Marie Brassard : Dans les limbes
Scène

Marie Brassard : Dans les limbes

Objet théâtral étrange, entre performance scénique et prouesse technologique, la forme de L’Invisible de Marie Brassard rejoint les zones d’ombre et les lumières diffuses dans lesquelles navigue le fond.

À quoi peut ressembler la frontière entre la vie et la mort, entre le passé et le présent, entre le réel et la fiction? Et où se rejoignent le corps et l’esprit, le son et la lumière, l’instinct et la raison? Marie Brassard, qui fut la collaboratrice de Robert Lepage avant de connaître le succès avec ses propres créations (de 2001 à 2005: Jimmy, créature de rêve, La Noirceur et Peepshow), s’interroge à propos de ces univers limbiques. Les ectoplasmes émanant du corps de médiums en transe, le fantôme du mur de Berlin et le canular littéraire de l’écrivain JT Leroy (pourtant un être en chair et en os, mais qui s’était travesti pour devenir le produit de l’imaginaire d’une auteure inconnue) y servent de vecteurs à un imaginaire qui rêve des no man’s land du territoire de l’âme, et sonde ainsi l’inconnu.

"Ces trois choses, ce sont des sources d’inspiration, on en parle un peu, mais ce n’est pas le sujet du spectacle, précise l’auteure, metteure en scène et comédienne. C’est un spectacle plus poétique que ce que j’ai fait avant, plus abstrait. Je voulais explorer ce thème des choses qu’on ne peut pas voir, qu’on ne peut pas entendre, et on a créé un environnement pour le spectacle qui est vivant, mouvant, où on essaye de rendre visible et audible ce qui ne l’est pas habituellement, comme les bruits de la lumière, par exemple."

Créé pour le Festival TransAmériques de Montréal en 2008, L’Invisible est exactement comme les sujets qu’il aborde: difficile à décrire. "C’est encore du théâtre", soutient Marie Brassard, qui s’est adjoint les services du Finlandais Mikko Hynninen et des Québécois Alexander MacSween et Simon Guilbault afin de modeler cet univers organique de sons, de lumières et d’images qui propose de nous emmener, comme Alice, de l’autre côté du miroir.

Un endroit où le narratif fait place à la suggestion, aux impressions.

Accueilli avec diligence par une critique qui mettait cependant en évidence ses quelques failles, le spectacle a depuis été rénové de fond en comble, surtout les textes, que l’auteure admet avoir beaucoup retravaillés.
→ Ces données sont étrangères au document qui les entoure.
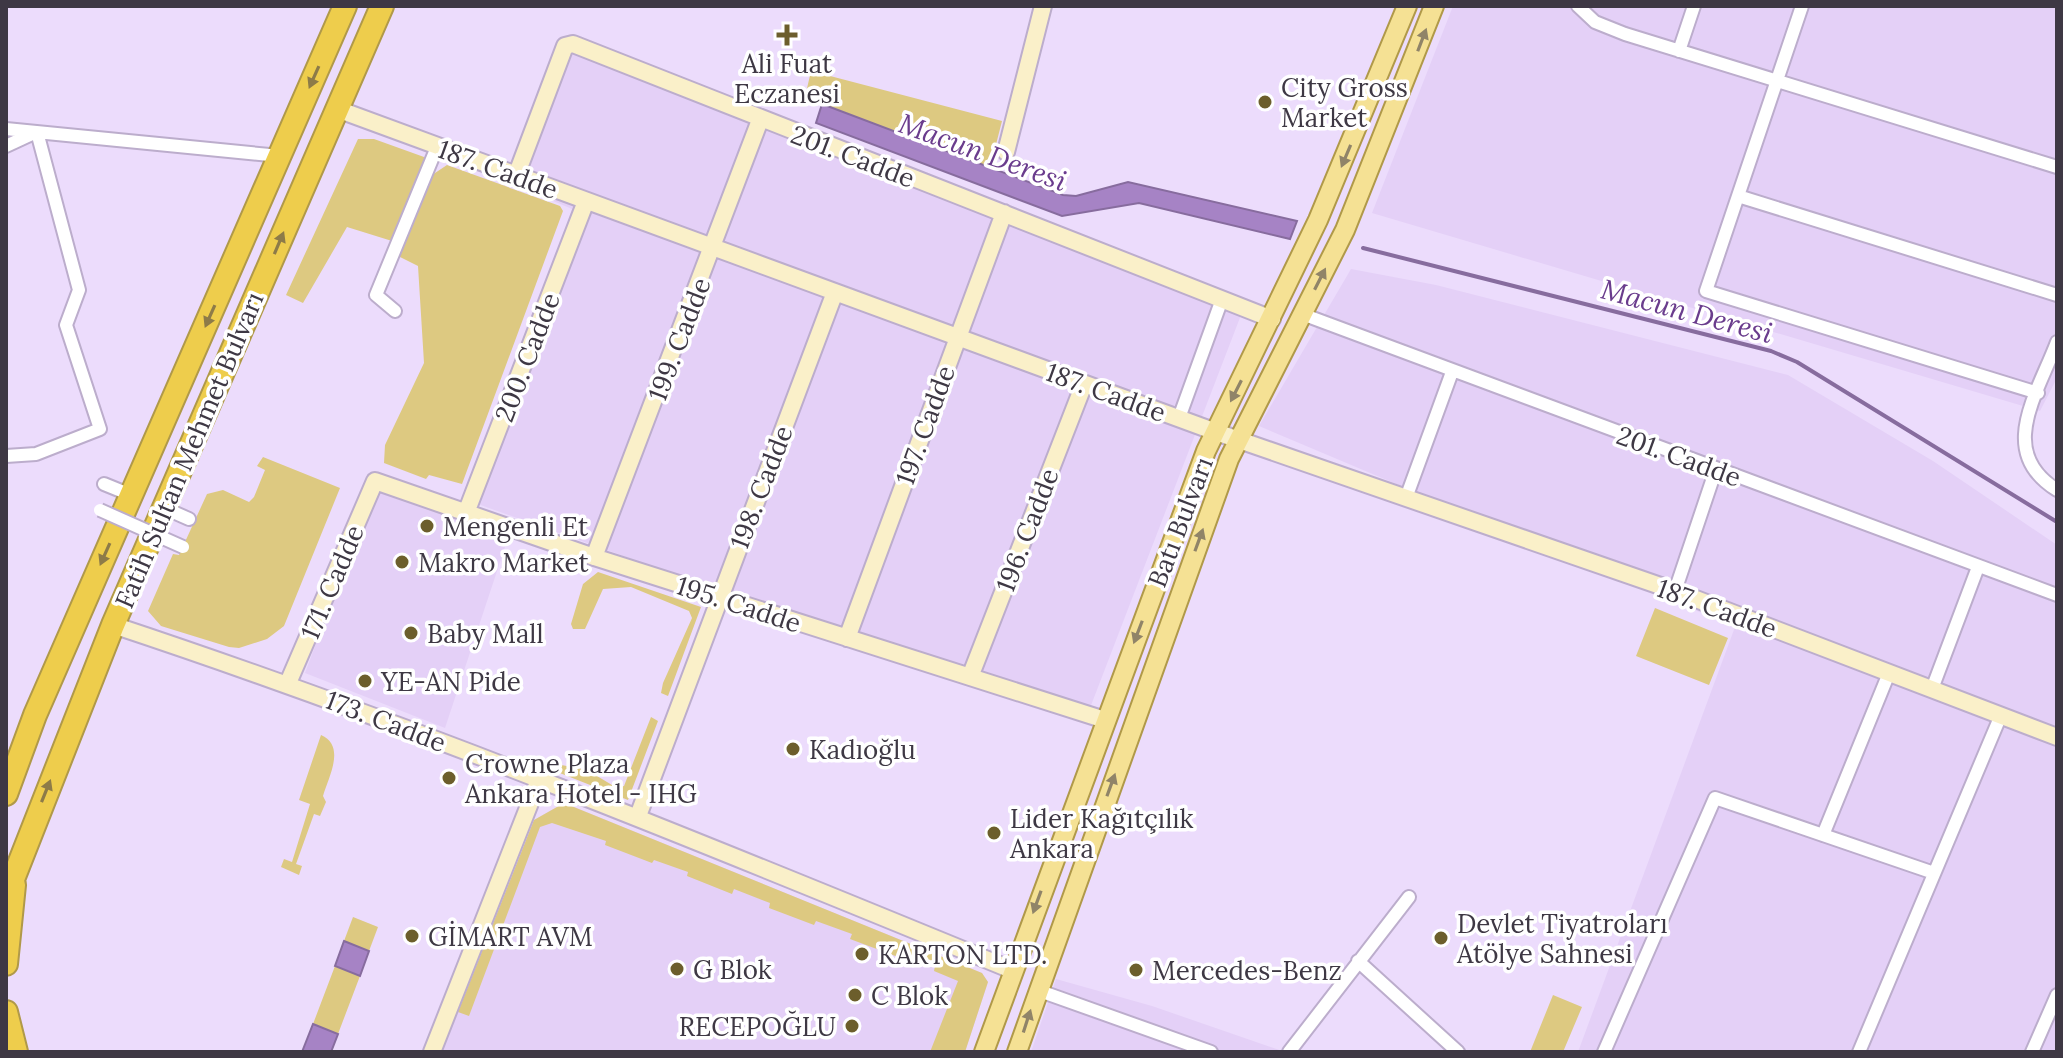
<svg xmlns="http://www.w3.org/2000/svg" width="2063" height="1058" font-family="Lora,serif">
<style>
.built{fill:#e4d0f7}
.green{fill:#ddc981}
.water{fill:#a683c5;stroke:#876c9e;stroke-width:2}
.lines{fill:none;stroke-linecap:round;stroke-linejoin:round}
.stream{stroke:#876c9e;stroke-width:4}
.street-casing{stroke:#bcadcc;stroke-width:16}
.secondary-casing{stroke:#bcadcc;stroke-width:20}
.primary-casing{stroke:#b09949;stroke-width:22}
.highway-casing{stroke:#b09949;stroke-width:26}
.street{stroke:#fff;stroke-width:12}
.secondary{stroke:#faf0c9;stroke-width:16}
.primary{stroke:#f5e194;stroke-width:18}
.highway{stroke:#eecd4c;stroke-width:22}
.street-bridge-casing{stroke:#bcadcc;stroke-width:16;stroke-linecap:butt}
.street-bridge{stroke:#fff;stroke-width:12}
.oneway{fill:#908468}
.oneway2{fill:#8d7b48}
.poi-dot{fill:#6c5e2c;stroke:#fff;stroke-width:3}
.labels{text-anchor:middle;dominant-baseline:central;stroke-width:7;stroke-linejoin:round;paint-order:stroke}
.poi-label{font-size:26px;fill:#3e3844;stroke:#fff;text-anchor:start}
.street-label{font-size:26px;fill:#3e3844;stroke:#fff}
.water-label{font-size:28px;font-style:italic;fill:#6a3c8d;stroke:#fff}
</style>
<rect width="100%" height="100%" fill="#ecdcfc"/>
<path class="built" d="M1453,6H2057V378L2040,411L1372,213Z
M570,48L1241,315L1085,721L475,503L572,209L523,188Z
M1351,269L1436,285L1788,375L1933,461L2057,545V1052H1578L1735,627L1259,426Z
M374,488L508,538L445,728L305,673Z
M564,803L982,973L988,982L965,1052H442L534,820Z
M1056,979L1152,1006L1285,1052H1031Z"/>
<path class="green" d="M811,71L1002,121L990,168L805,97Z
M358,139H374L424,157V165L392,241L347,227L303,303L286,295Z
M447,165L560,206L563,211L462,484L429,475L426,479L384,463L385,445L424,363L418,266L398,256L432,175Z
M263,457L340,488L284,626L267,639L239,648L229,647L161,626L148,611L173,554L179,555L207,494L223,490L249,502L254,497L265,470L257,466Z
M598,572L701,607L668,696L661,693L663,683L692,618L689,611L631,587L603,589L585,629H573L571,624L583,584Z
M1655,608L1728,638L1709,685L1636,656Z
M651,717L658,721L628,800L537,764L541,761L587,770L617,788L624,786Z
M321,735C346,746 329,776 323,796L326,802L320,816L314,814L296,864L302,866L299,875L281,867L284,859L292,862L310,804L299,800Z
M564,803L982,973L988,982L965,1052H930L958,981L934,971L935,966L901,951L898,957L850,939L852,934L816,921L814,925L769,908L770,903L734,889L732,894L687,876L688,872L654,860L652,863L605,845L606,841L552,823L540,827L469,1016L458,1012L534,820Z
M353,917L378,927L369,951L344,941Z
M335,966L360,976L338,1034L313,1024Z
M1553,995L1582,1007L1563,1052H1530Z"/>
<path class="water" d="M822,104L1063,195L1076,196L1128,182L1297,221L1290,239L1139,203L1062,216L816,123Z
M344,941L369,951L360,976L335,966Z
M313,1024L338,1034L331,1052H302Z"/>
<g class="lines">
<path class="stream" d="M1363,248L1771,351L1797,362L2057,522"/>
<defs>
<path id="street" d="M1578,6L1595,22L1625,34L2057,167
M1802,6L1706,291L2038,393
M1679,51L1694,6
M6,129L280,156
M6,146L34,133
M1738,196L2057,295
M395,311L376,295L437,147
M1302,314L2057,595
M2057,342C2037,395 1996,452 2057,490
M1179,418L1222,299
M6,456L36,454L100,429L66,325L79,290L37,132
M104,484L131,495
M1406,498L1452,372
M164,508L189,519
M1675,591L1716,469
M1932,689L1978,567
M1823,835L1889,673
M1358,961L1458,1052
M1037,990L1211,1052
M1289,1052L1409,897
M1604,1052L1715,798L1934,873
M1859,1052L2001,715
M2032,1052L2057,995"/>
<path id="secondary" d="M337,109L1216,432L1675,591L2057,737
M1006,152L1043,6
M516,176L565,46L573,44L1272,319
M466,513L586,201
M594,557L760,120
M113,625C418,726 715,848 1012,970
M847,638L1004,213
M970,677L1084,384
M288,683L375,481L594,557L1105,720
M638,816L835,292
M432,1052L539,780"/>
<path id="primary" d="M984,1052L1206,451L1318,220L1407,6
M1017,1052L1229,459L1345,230L1434,6"/>
<path id="highway" d="M6,794L35,715L345,6
M6,897L113,625L382,6
M6,964L14,885
M6,1012L16,1052"/>
</defs>
<use href="#street" class="street-casing"/>
<use href="#secondary" class="secondary-casing"/>
<use href="#primary" class="primary-casing"/>
<use href="#highway" class="highway-casing"/>
<use href="#street" class="street"/>
<use href="#secondary" class="secondary"/>
<use href="#primary" class="primary"/>
<use href="#highway" class="highway"/>
<defs>
<path id="street-bridge" d="M100,510L183,547"/>
</defs>
<use href="#street-bridge" class="street-bridge-casing"/>
<use href="#street-bridge" class="street-bridge"/>
</g>
<defs><path id="oneway-solid" d="M-6-.8H1V-3.2L6.5 0L1 3.2V.8H-6Z" transform="scale(2)"/></defs>
<g class="oneway">
<use href="#oneway-solid" transform="translate(1422 40) rotate(-69)"/>
<use href="#oneway-solid" transform="translate(1346 156) rotate(113)"/>
<use href="#oneway-solid" transform="translate(1320 279) rotate(-63)"/>
<use href="#oneway-solid" transform="translate(1236 391) rotate(117)"/>
<use href="#oneway-solid" transform="translate(1199 540) rotate(-70)"/>
<use href="#oneway-solid" transform="translate(1138 632) rotate(111)"/>
<use href="#oneway-solid" transform="translate(1111 785) rotate(-70)"/>
<use href="#oneway-solid" transform="translate(1037 902) rotate(110)"/>
<use href="#oneway-solid" transform="translate(1027 1021) rotate(-72)"/>
</g>
<g class="oneway2">
<use href="#oneway-solid" transform="translate(314 77) rotate(114)"/>
<use href="#oneway-solid" transform="translate(279 243) rotate(-67)"/>
<use href="#oneway-solid" transform="translate(210 316) rotate(114)"/>
<use href="#oneway-solid" transform="translate(105 554) rotate(114)"/>
<use href="#oneway-solid" transform="translate(46 791) rotate(-68)"/>
</g>
<g class="poi-dot">
<path d="M783 23h8v8h8v8h-8v8h-8v-8h-8v-8h8z"/>
<circle cx="1265" cy="102" r="8"/>
<circle cx="427" cy="526" r="8"/>
<circle cx="402" cy="562" r="8"/>
<circle cx="411" cy="633" r="8"/>
<circle cx="365" cy="681" r="8"/>
<circle cx="793" cy="749" r="8"/>
<circle cx="449" cy="778" r="8"/>
<circle cx="994" cy="833" r="8"/>
<circle cx="412" cy="936" r="8"/>
<circle cx="1441" cy="938" r="8"/>
<circle cx="862" cy="954" r="8"/>
<circle cx="677" cy="969" r="8"/>
<circle cx="1136" cy="970" r="8"/>
<circle cx="855" cy="995" r="8"/>
<circle cx="852" cy="1026" r="8"/>
</g>
<g class="labels">
<g class="poi-label">
<text x="787" y="63" text-anchor="middle">Ali Fuat<tspan x="787" dy="30">Eczanesi</tspan></text>
<text x="1281" y="87">City Gross<tspan x="1281" dy="30">Market</tspan></text>
<text x="443" y="526">Mengenli Et</text>
<text x="418" y="562">Makro Market</text>
<text x="427" y="633">Baby Mall</text>
<text x="381" y="681">YE-AN Pide</text>
<text x="809" y="749">Kadıoğlu</text>
<text x="465" y="763">Crowne Plaza<tspan x="465" dy="30">Ankara Hotel - IHG</tspan></text>
<text x="1010" y="818">Lider Kağıtçılık<tspan x="1010" dy="30">Ankara</tspan></text>
<text x="1457" y="923">Devlet Tiyatroları<tspan x="1457" dy="30">Atölye Sahnesi</tspan></text>
<text x="428" y="936">GİMART AVM</text>
<text x="878" y="954">KARTON LTD.</text>
<text x="693" y="969">G Blok</text>
<text x="1152" y="970">Mercedes-Benz</text>
<text x="871" y="995">C Blok</text>
<text x="836" y="1026" text-anchor="end">RECEPOĞLU</text>
</g>
<g class="street-label">
<text transform="translate(853 156) rotate(21)">201. Cadde</text>
<text transform="translate(498 169) rotate(20)">187. Cadde</text>
<text transform="translate(679 339) rotate(-69)">199. Cadde</text>
<text transform="translate(527 357) rotate(-69)">200. Cadde</text>
<text transform="translate(1106 392) rotate(20)">187. Cadde</text>
<text transform="translate(925 425) rotate(-70)">197. Cadde</text>
<text transform="translate(189 450) rotate(-67)">Fatih Sultan Mehmet Bulvarı</text>
<text transform="translate(1679 456) rotate(20)">201. Cadde</text>
<text transform="translate(761 487) rotate(-69)">198. Cadde</text>
<text transform="translate(1180 522) rotate(-69)">Batı Bulvarı</text>
<text transform="translate(1027 530) rotate(-69)">196. Cadde</text>
<text transform="translate(332 582) rotate(-67)">171. Cadde</text>
<text transform="translate(739 604) rotate(18)">195. Cadde</text>
<text transform="translate(1717 608) rotate(20)">187. Cadde</text>
<text transform="translate(386 721) rotate(21)">173. Cadde</text>
</g>
<g class="water-label">
<text transform="translate(983 152) rotate(20)">Macun Deresi</text>
<text transform="translate(1687 311) rotate(15)">Macun Deresi</text>
</g>
</g>
<rect width="2063" height="1058" fill="none" stroke="#3e3844" stroke-width="16"/>
</svg>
Mais L’Invisible n’a toutefois jamais modifié sa trajectoire.

Parce que c’est bien de cela qu’il s’agit ici. D’un projectile chargé de questions, d’une quête de sens, lancé dans l’inconnu.

Une sorte de miroir de l’artiste qui refuse le confort des formules établies, et avance, tête baissée. "Il y a une sorte de glorification de la performance parfaite, soutient-elle. Mais moi, la virtuosité ne m’impressionne pas nécessairement. Ce qui m’impressionne, c’est l’honnêteté d’une démarche, la prise de risques, les gens qui m’amènent à des endroits où je ne suis jamais allée."

"Le théâtre est un médium qu’il est important de revisiter si on veut que ça évolue avec le monde, que ça demeure un art vivant, sinon les jeunes n’iront plus, poursuit-elle. C’est un devoir qu’on a en tant qu’artistes de prendre des risques et d’aller là où les gens n’iront pas normalement. Comme pour les scientifiques, les philosophes. Avec le privilège d’aller devant les gens, de leur parler, vient le devoir de les faire réfléchir. Nous avons le devoir d’être aventuriers."